The problem
Where a line below includes the word "down", copy that line.

Records provided
>>>>>
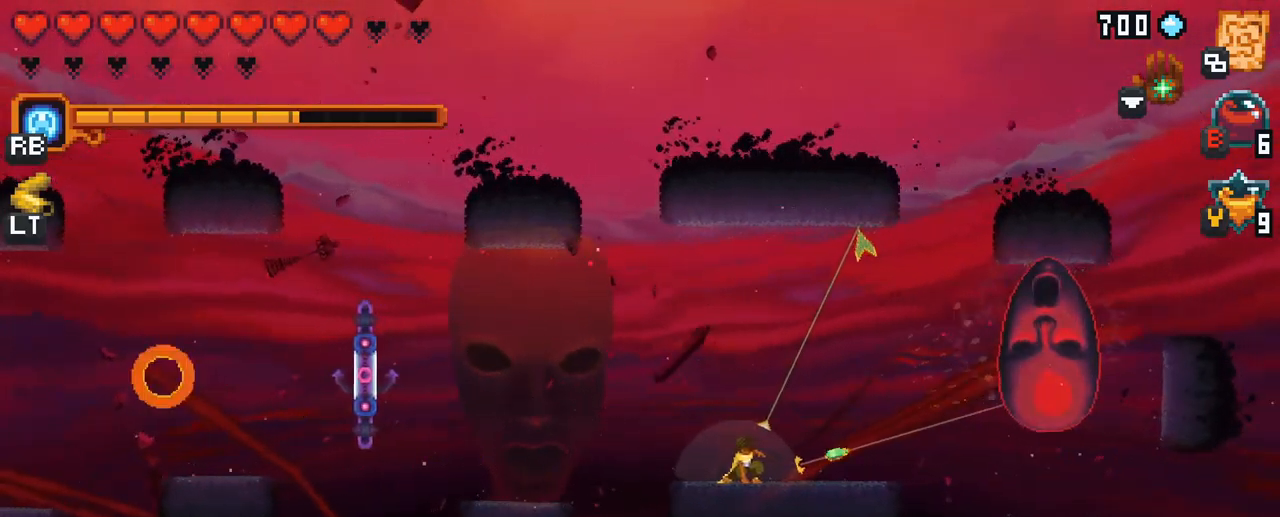
{"buttons": [], "left_stick": "right", "right_stick": "center", "events": [[417, "X", "up"]]}
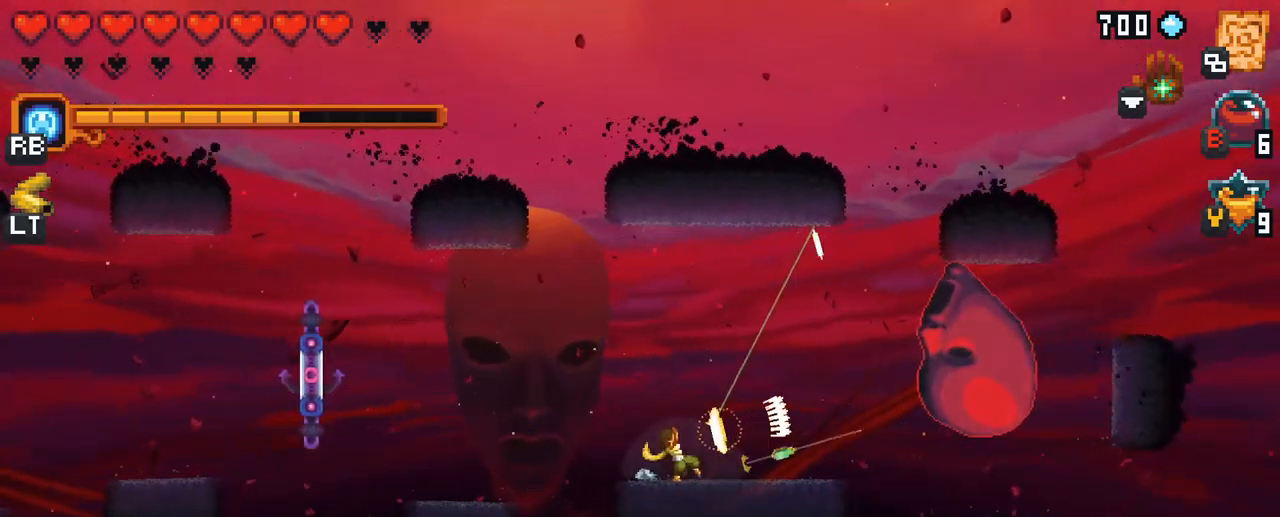
{"buttons": [], "left_stick": "up-right", "right_stick": "center", "events": [[400, "left_stick", "up-right"]]}
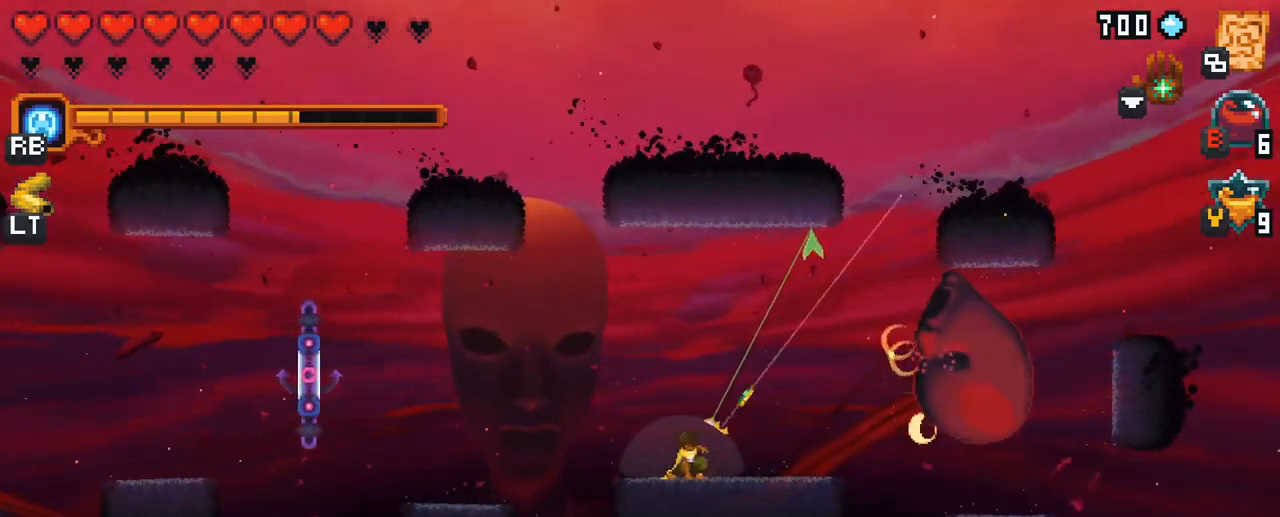
{"buttons": ["X"], "left_stick": "right", "right_stick": "center", "events": [[200, "A", "down"], [334, "A", "up"], [384, "left_stick", "right"], [451, "X", "down"]]}
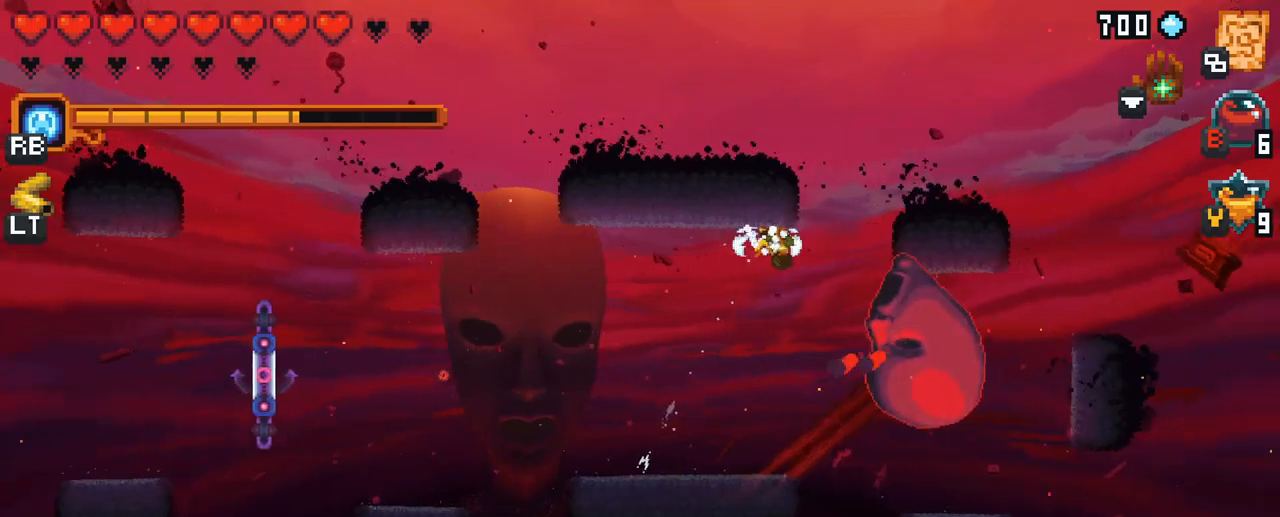
{"buttons": [], "left_stick": "right", "right_stick": "center", "events": [[400, "X", "up"]]}
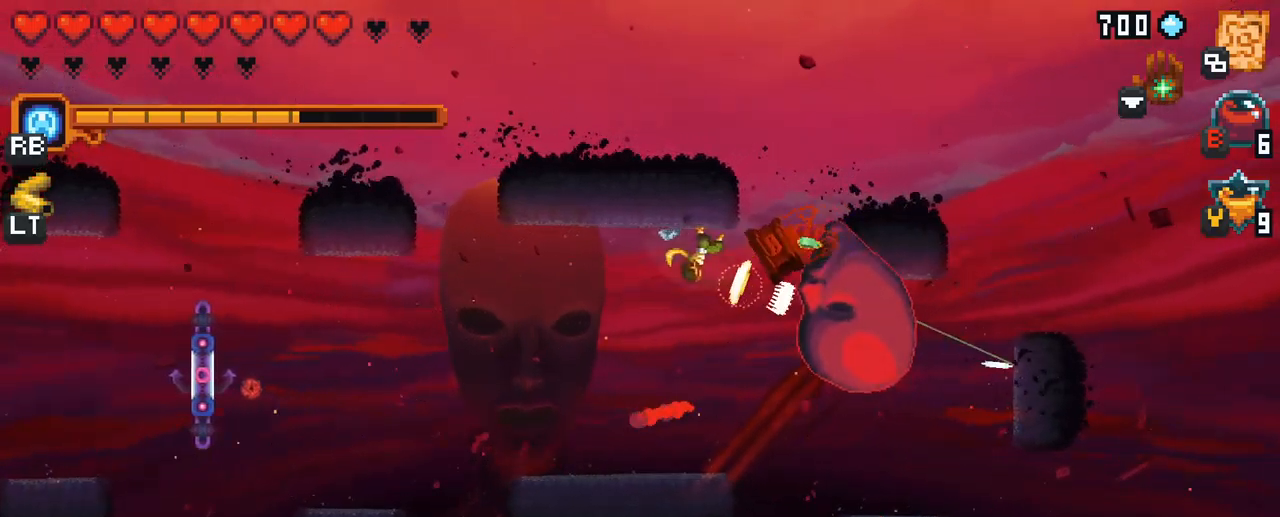
{"buttons": ["X"], "left_stick": "right", "right_stick": "center", "events": [[233, "X", "down"]]}
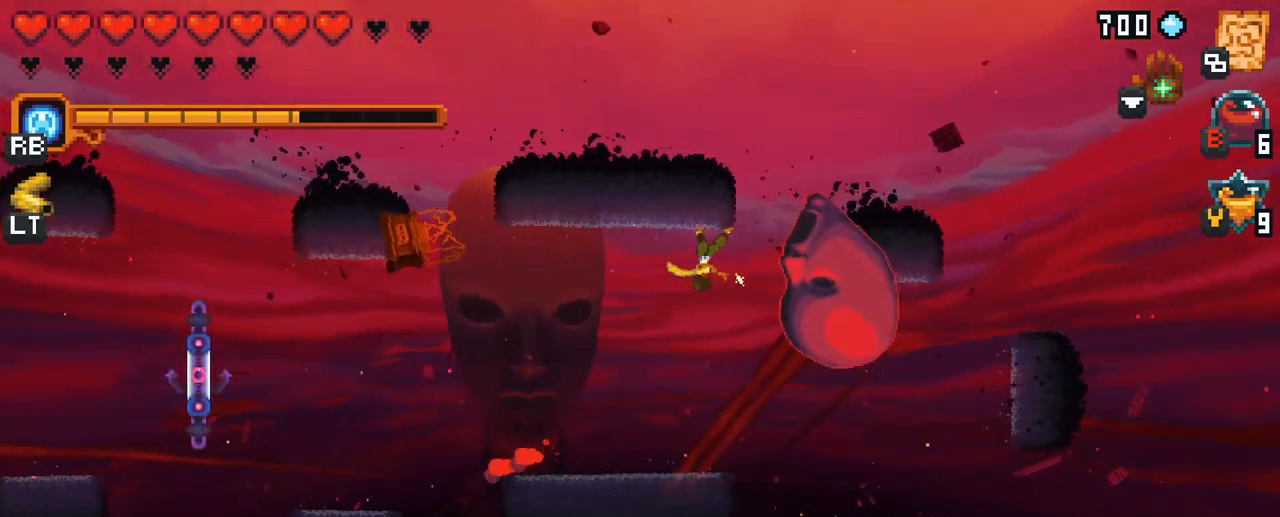
{"buttons": [], "left_stick": "down", "right_stick": "center", "events": [[150, "X", "up"], [233, "left_stick", "down-right"], [400, "left_stick", "down"]]}
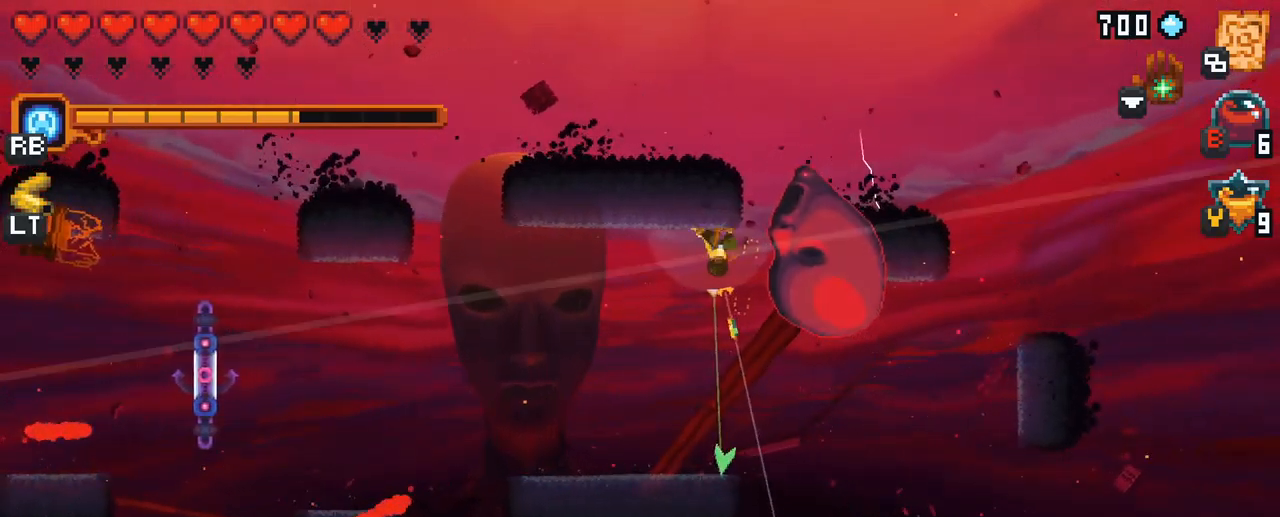
{"buttons": ["X"], "left_stick": "up", "right_stick": "center", "events": [[50, "A", "down"], [217, "A", "up"], [233, "left_stick", "right"], [283, "left_stick", "up"], [367, "X", "down"]]}
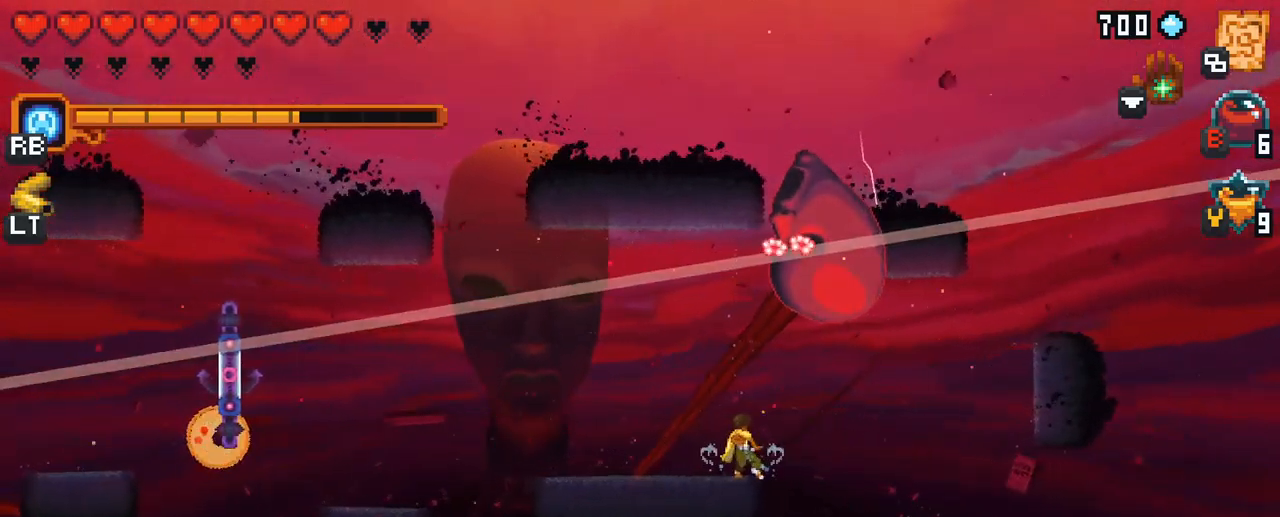
{"buttons": [], "left_stick": "up", "right_stick": "center", "events": [[317, "X", "up"]]}
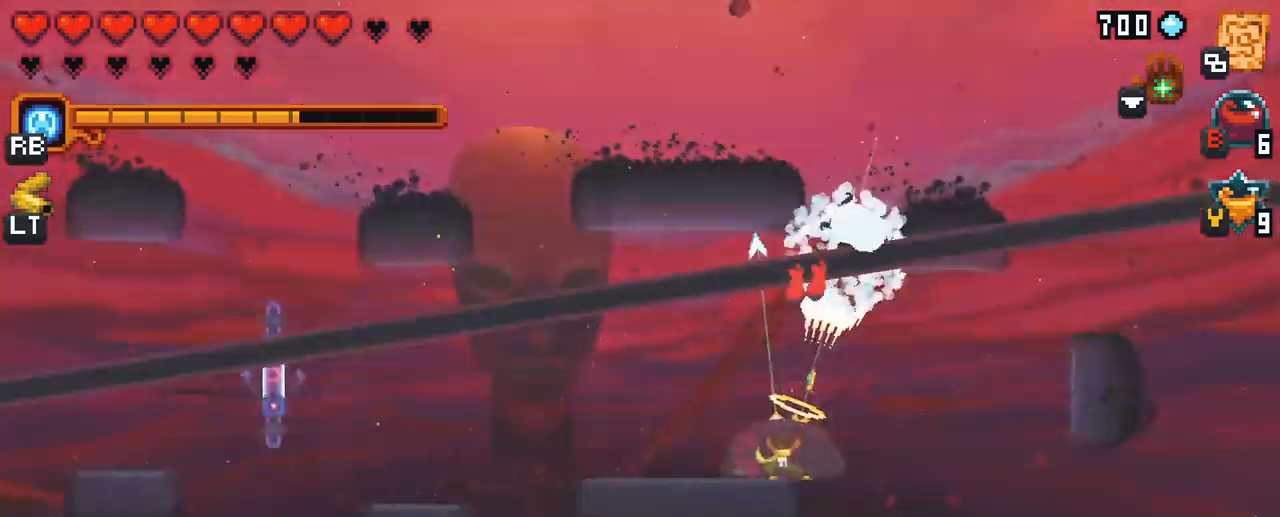
{"buttons": [], "left_stick": "up-right", "right_stick": "center", "events": [[200, "left_stick", "right"], [317, "A", "down"], [333, "left_stick", "up-right"], [433, "A", "up"]]}
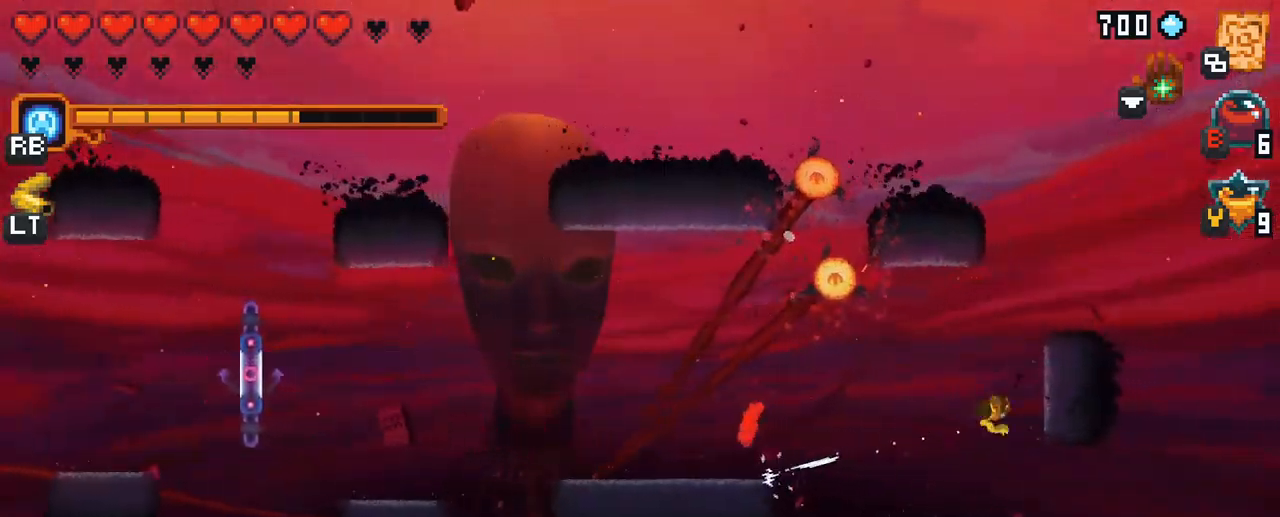
{"buttons": [], "left_stick": "left", "right_stick": "center", "events": [[100, "left_stick", "up-left"], [333, "left_stick", "left"]]}
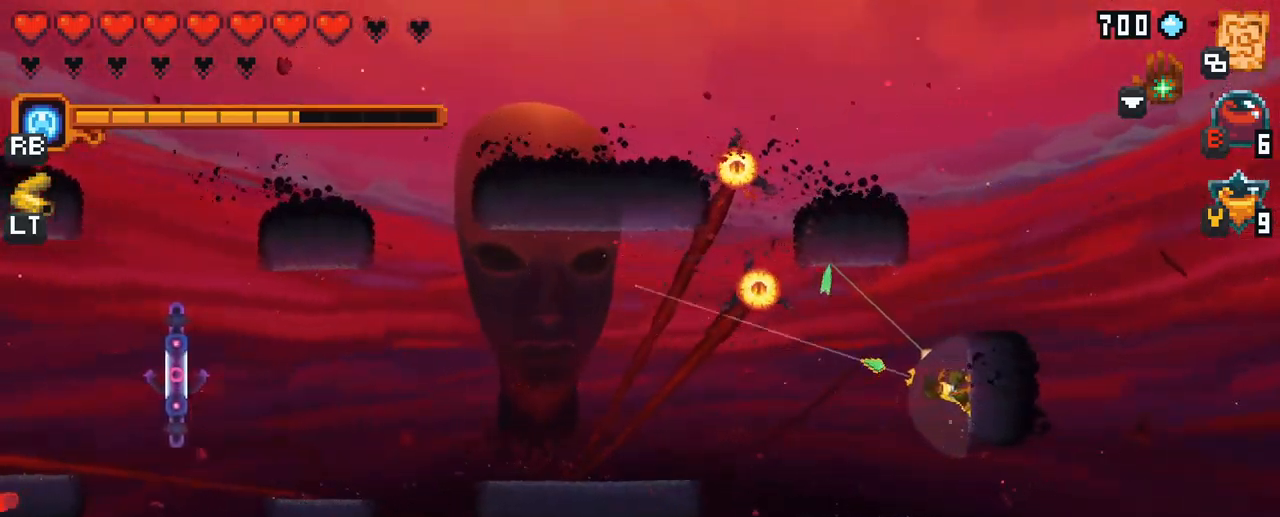
{"buttons": [], "left_stick": "left", "right_stick": "center", "events": [[117, "A", "down"], [283, "A", "up"]]}
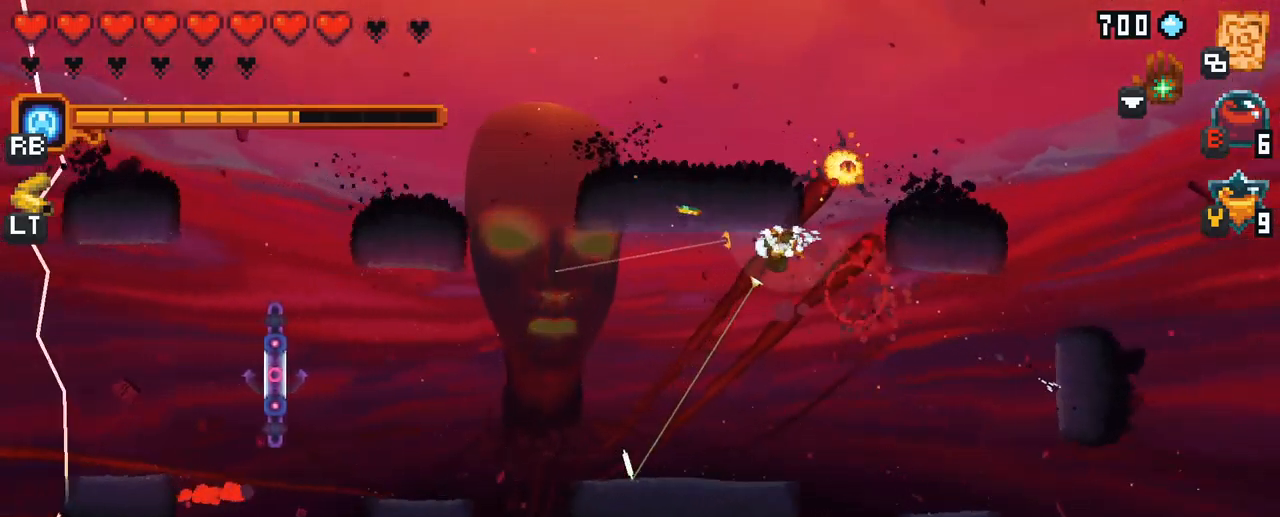
{"buttons": [], "left_stick": "up", "right_stick": "center", "events": [[133, "left_stick", "up-left"], [250, "left_stick", "up"]]}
<<<<<
Response
{"buttons": ["X"], "left_stick": "right", "right_stick": "center", "events": [[200, "A", "down"], [334, "A", "up"], [384, "left_stick", "right"], [451, "X", "down"]]}
{"buttons": ["X"], "left_stick": "right", "right_stick": "center", "events": [[233, "X", "down"]]}
{"buttons": [], "left_stick": "down", "right_stick": "center", "events": [[150, "X", "up"], [233, "left_stick", "down-right"], [400, "left_stick", "down"]]}
{"buttons": ["X"], "left_stick": "up", "right_stick": "center", "events": [[50, "A", "down"], [217, "A", "up"], [233, "left_stick", "right"], [283, "left_stick", "up"], [367, "X", "down"]]}
{"buttons": [], "left_stick": "up-right", "right_stick": "center", "events": [[200, "left_stick", "right"], [317, "A", "down"], [333, "left_stick", "up-right"], [433, "A", "up"]]}
{"buttons": [], "left_stick": "left", "right_stick": "center", "events": [[117, "A", "down"], [283, "A", "up"]]}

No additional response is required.